Graph-Subset-Mapping
Scenario
You are an investigative agency working on uncovering a drug mafia. You have got telephone records of various telephone numbers which are believed to be associated with this mafia. You have also got a set of emails related to the mafia. However, you do not know which telephone number corresponds to which email address. The goal is to automatically figure out the mapping between emails and phones if it exists. To solve this problem (for our assignment), you make a few assumptions.
- Some people are net savvy and use emails. All people know how to use phones. People who use emails regularly use both emails and phones to communicate with each other.
- If a person X emailed a person Y, he also called Y on phone at some point.
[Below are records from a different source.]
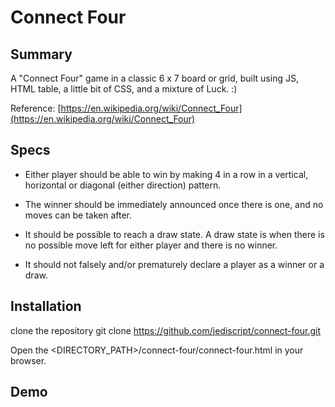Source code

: # Connect Four


## Summary

A "Connect Four" game in a classic 6 x 7 board or grid, built using JS, HTML table, a little bit of CSS, and a mixture of Luck. :)

Reference: [https://en.wikipedia.org/wiki/Connect_Four](https://en.wikipedia.org/wiki/Connect_Four)


## Specs

* Either player should be able to win by making 4 in a row in a vertical, horizontal or diagonal (either direction) pattern.

* The winner should be immediately announced once there is one, and no moves can be taken after.

* It should be possible to reach a draw state. A draw state is when there is no possible move left for either player and there is no winner.

* It should not falsely and/or prematurely declare a player as a winner or a draw.


## Installation

clone the repository
    git clone https://github.com/jediscript/connect-four.git

Open the <DIRECTORY_PATH>/connect-four/connect-four.html in your browser.

## Demo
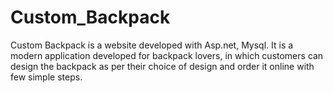 # Custom_Backpack
Custom Backpack is a website developed with Asp.net, Mysql. It is a modern application developed for backpack lovers, in which customers can design the backpack as per their choice of design and order it online with few simple steps.
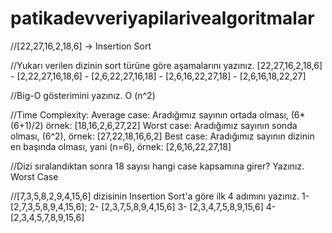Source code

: # patikadevveriyapilarivealgoritmalar

//[22,27,16,2,18,6] -> Insertion Sort

//Yukarı verilen dizinin sort türüne göre aşamalarını yazınız.
[22,27,16,2,18,6] - [2,22,27,16,18,6] - [2,6,22,27,16,18] - [2,6,16,22,27,18] - [2,6,16,18,22,27]

//Big-O gösterimini yazınız.
O (n^2)

//Time Complexity: 
  Average case: Aradığımız sayının ortada olması, (6*(6+1)/2) örnek: [18,16,2,6,27,22]
  Worst case: Aradığımız sayının sonda olması, (6^2), örnek: [27,22,18,16,6,2]
  Best case: Aradığımız sayının dizinin en başında olması, yani (n=6), örnek: [2,6,16,22,27,18]
  
//Dizi sıralandıktan sonra 18 sayısı hangi case kapsamına girer? Yazınız. Worst Case

//[7,3,5,8,2,9,4,15,6] dizisinin Insertion Sort'a göre ilk 4 adımını yazınız.
1- [2,7,3,5,8,9,4,15,6];
2- [2,3,7,5,8,9,4,15,6]
3- [2,3,4,7,5,8,9,15,6]
4- [2,3,4,5,7,8,9,15,6]
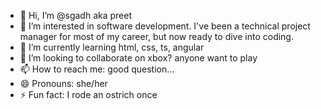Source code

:- 👋 Hi, I’m @sgadh aka preet
- 👀 I’m interested in software development. I've been a technical project manager for most of my career, but now ready to dive into coding.
- 🌱 I’m currently learning html, css, ts, angular
- 💞️ I’m looking to collaborate on xbox? anyone want to play
- 📫 How to reach me: good question...
- 😄 Pronouns: she/her
- ⚡ Fun fact: I rode an ostrich once 

<!---
sgadh/sgadh is a ✨ special ✨ repository because its `README.md` (this file) appears on your GitHub profile.
You can click the Preview link to take a look at your changes.
--->
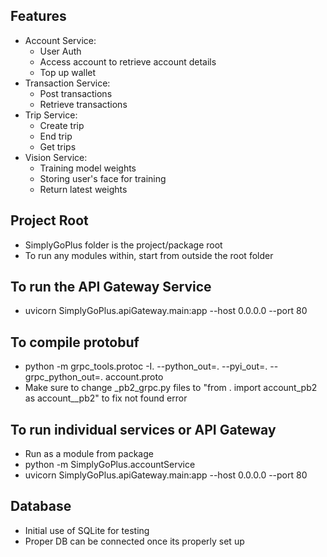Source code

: 
## Features
- Account Service:
    - User Auth
    - Access account to retrieve account details
    - Top up wallet
- Transaction Service:
    - Post transactions
    - Retrieve transactions
- Trip Service:
    - Create trip
    - End trip
    - Get trips
- Vision Service:
    - Training model weights
    - Storing user's face for training
    - Return latest weights

## Project Root
- SimplyGoPlus folder is the project/package root
- To run any modules within, start from outside the root folder

## To run the API Gateway Service
- uvicorn SimplyGoPlus.apiGateway.main:app --host 0.0.0.0 --port 80

## To compile protobuf
- python -m grpc_tools.protoc -I. --python_out=. --pyi_out=. --grpc_python_out=. account.proto
- Make sure to change _pb2_grpc.py files to "from . import account_pb2 as account__pb2" to fix not found error

## To run individual services or API Gateway
- Run as a module from package
- python -m SimplyGoPlus.accountService
- uvicorn SimplyGoPlus.apiGateway.main:app --host 0.0.0.0 --port 80

## Database
- Initial use of SQLite for testing
- Proper DB can be connected once its properly set up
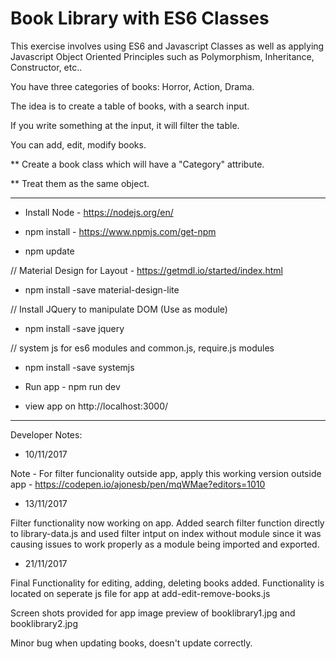 # Book Library with ES6 Classes

This exercise involves using ES6 and Javascript Classes as well as applying Javascript Object Oriented Principles such as Polymorphism, Inheritance, Constructor, etc..

You have three categories of books: Horror, Action, Drama.

The idea is to create a table of books, with a search input.

If you write something at the input, it will filter the table.

You can add, edit, modify books.


** Create a book class which will have a "Category" attribute. 

** Treat them as the same object.


******************************************************************************************************************************************

- Install Node - https://nodejs.org/en/

- npm install  - https://www.npmjs.com/get-npm

- npm update

// Material Design for Layout - https://getmdl.io/started/index.html

- npm install -save material-design-lite

// Install JQuery to manipulate DOM (Use as module)

- npm install -save jquery

// system js for es6 modules and common.js, require.js modules

- npm install -save systemjs

- Run app - npm run dev 

- view app on http://localhost:3000/


*****************************************************************************************************************************

Developer Notes: 

- 10/11/2017

Note - For filter funcionality outside app, apply this working version outside app - https://codepen.io/ajonesb/pen/mqWMae?editors=1010

- 13/11/2017

Filter functionality now working on app. Added search filter function directly to library-data.js and used filter intput on index without module since it was causing issues to work properly as a module being imported and exported. 

- 21/11/2017

Final Functionality for editing, adding, deleting books added. Functionality is located on seperate js file for app at add-edit-remove-books.js

Screen shots provided for app image preview of booklibrary1.jpg and booklibrary2.jpg

Minor bug when updating books, doesn't update correctly. 


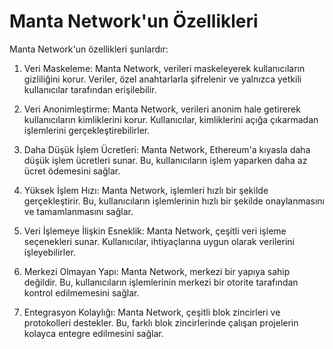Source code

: # Manta Network'un Özellikleri

Manta Network'un özellikleri şunlardır:

1.  Veri Maskeleme: Manta Network, verileri maskeleyerek kullanıcıların gizliliğini korur. Veriler, özel anahtarlarla şifrelenir ve yalnızca yetkili kullanıcılar tarafından erişilebilir.
    
2.  Veri Anonimleştirme: Manta Network, verileri anonim hale getirerek kullanıcıların kimliklerini korur. Kullanıcılar, kimliklerini açığa çıkarmadan işlemlerini gerçekleştirebilirler.
    
3.  Daha Düşük İşlem Ücretleri: Manta Network, Ethereum'a kıyasla daha düşük işlem ücretleri sunar. Bu, kullanıcıların işlem yaparken daha az ücret ödemesini sağlar.
    
4.  Yüksek İşlem Hızı: Manta Network, işlemleri hızlı bir şekilde gerçekleştirir. Bu, kullanıcıların işlemlerinin hızlı bir şekilde onaylanmasını ve tamamlanmasını sağlar.
    
5.  Veri İşlemeye İlişkin Esneklik: Manta Network, çeşitli veri işleme seçenekleri sunar. Kullanıcılar, ihtiyaçlarına uygun olarak verilerini işleyebilirler.
    
6.  Merkezi Olmayan Yapı: Manta Network, merkezi bir yapıya sahip değildir. Bu, kullanıcıların işlemlerinin merkezi bir otorite tarafından kontrol edilmemesini sağlar.
    
7.  Entegrasyon Kolaylığı: Manta Network, çeşitli blok zincirleri ve protokolleri destekler. Bu, farklı blok zincirlerinde çalışan projelerin kolayca entegre edilmesini sağlar.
If X did not email a person Y (and both of them have email addresses), he did not call Y either.
- Each person has exactly one email address and exactly one phone number.
You abstract out the problem by creating two graphs – Gphone and Gemail. There exists a directed edge between two nodes in Gphone (or in Gemail) if the first phone number (or email address) called (or emailed) the second. Your goal is find a mapping from emails to phone numbers. Gemail is the smaller graph because fewer people are net-savvy
Problem Statement
There are two directed graphs G and G’. The graphs do not have self-edges. Find aone-one mapping M from nodes in G to nodes in G’ such that there is an edge from v1 to v2 in G if ando nly if there is an edge from M(v1) to M(v2) in G
Here, this problem is solved using miniSAT, a complete SAT solver for this problem. The code will read two graphs in the given input format. It will then convert the mapping problem into a CNF SAT formula. The SAT formula will be the input to miniSAT, which will return with a variable assignment that satisfies the formula (or an answer "no", signifying that the problem is unsatisfiable). The code will then take the SAT assignment and convert it into a mapping from nodes of G to nodes of G'. And finally output this mapping in the given output format.
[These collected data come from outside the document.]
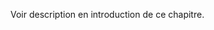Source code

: ﻿---
id: class_mighty_fr.md#amélioration-personnelle
name: Amélioration personnelle
---

Voir description en introduction de ce chapitre.

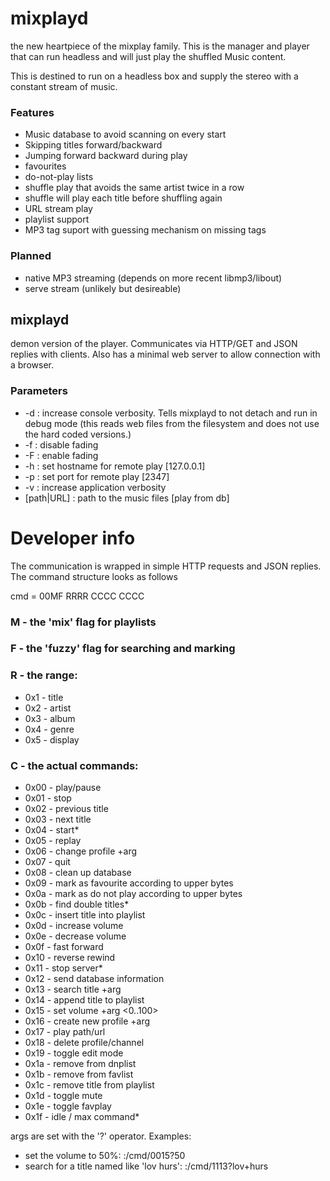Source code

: # mixplayd
the new heartpiece of the mixplay family. This is the manager and player that can run headless and will just play the shuffled Music content.

This is destined to run on a headless box and supply the stereo with a constant stream of music.

### Features
* Music database to avoid scanning on every start
* Skipping titles forward/backward
* Jumping forward backward during play
* favourites
* do-not-play lists
* shuffle play that avoids the same artist twice in a row
* shuffle will play each title before shuffling again
* URL stream play
* playlist support
* MP3 tag suport with guessing mechanism on missing tags

### Planned
* native MP3 streaming (depends on more recent libmp3/libout)
* serve stream (unlikely but desireable)

## mixplayd
demon version of the player. Communicates via HTTP/GET and JSON replies with clients. Also has a minimal web server to allow connection with a browser.

### Parameters
* -d         : increase console verbosity. Tells mixplayd to not detach and run in debug mode (this reads web files from the filesystem and does not use the hard coded versions.)
* -f         : disable fading
* -F         : enable fading
* -h <host>  : set hostname for remote play [127.0.0.1]
* -p <port>  : set port for remote play [2347]
* -v         : increase application verbosity
* [path|URL] : path to the music files [play from db]

# Developer info
The communication is wrapped in simple HTTP requests and JSON replies. The command structure looks as follows

cmd = 00MF RRRR CCCC CCCC

### M - the 'mix' flag for playlists

### F - the 'fuzzy' flag for searching and marking

### R -  the range:
* 0x1 - title
* 0x2 - artist
* 0x3 - album
* 0x4 - genre
* 0x5 - display

### C - the actual commands:
* 0x00 - play/pause
* 0x01 - stop
* 0x02 - previous title
* 0x03 - next title
* 0x04 - start*
* 0x05 - replay
* 0x06 - change profile +arg <int>
* 0x07 - quit
* 0x08 - clean up database
* 0x09 - mark as favourite according to upper bytes
* 0x0a - mark as do not play according to upper bytes
* 0x0b - find double titles*
* 0x0c - insert title into playlist <key>
* 0x0d - increase volume
* 0x0e - decrease volume
* 0x0f - fast forward
* 0x10 - reverse rewind
* 0x11 - stop server*
* 0x12 - send database information
* 0x13 - search title +arg <string>
* 0x14 - append title to playlist <key>
* 0x15 - set volume +arg <0..100>
* 0x16 - create new profile +arg <string>
* 0x17 - play path/url <string>
* 0x18 - delete profile/channel <string>
* 0x19 - toggle edit mode
* 0x1a - remove <entry> from dnplist
* 0x1b - remove <entry> from favlist
* 0x1c - remove title from playlist <key>
* 0x1d - toggle mute
* 0x1e - toggle favplay
* 0x1f - idle / max command*

args are set with the '?' operator.
Examples:
* set the volume to 50%: <server>:<port>/cmd/0015?50
* search for a title named like 'lov hurs': <server>:<port>/cmd/1113?lov+hurs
A problem generator is provided that takes inputs of the sizes of G and G’ and generates random problems with those parameters
Input format
Nodes are represented by positive integers starting from 1. Each line represents an edge from the first node to the second. Both graphs are presented in the single file, the larger first. The line with "0 0" is the boundary between the two. An Example is:
1 2
1 3
1 4
2 4
3 4
0 0
1 2
3 2
Output format
The mapping will map each node of G into a node id for G’. The first numbers on each line represent a node as numbered in the smaller graph G, and the second number represents the node of the larger graph G’ to which it is mapped. The output of the same problem is
1 2
2 4
3 3
If the problem is unsatisfiable output a 0
Implementation
graph_to_cnf.cpp takes the graph as the input and obtains the CNF clauses to be passed to the MiniSAT program. It first of all, stores the given graphs in the form of adjacency list. Then, a SATmatrix was defined for mapping the jth mail-user to the ith phone-user. Then, the unary clauses, row clauses, edge consistency clauses, one-per-row and one-per-column clauses etc are obtained and stored in a SAT input file, which is to be used by the MiniSAT. The number of clauses was kept more, while the size of each clause is less for reducing the computational speed.
Then this file is passed to the SAT solver and it outputs a solved file. And then it is passed to the sol_to_mapping.cpp to obtain the final mapping.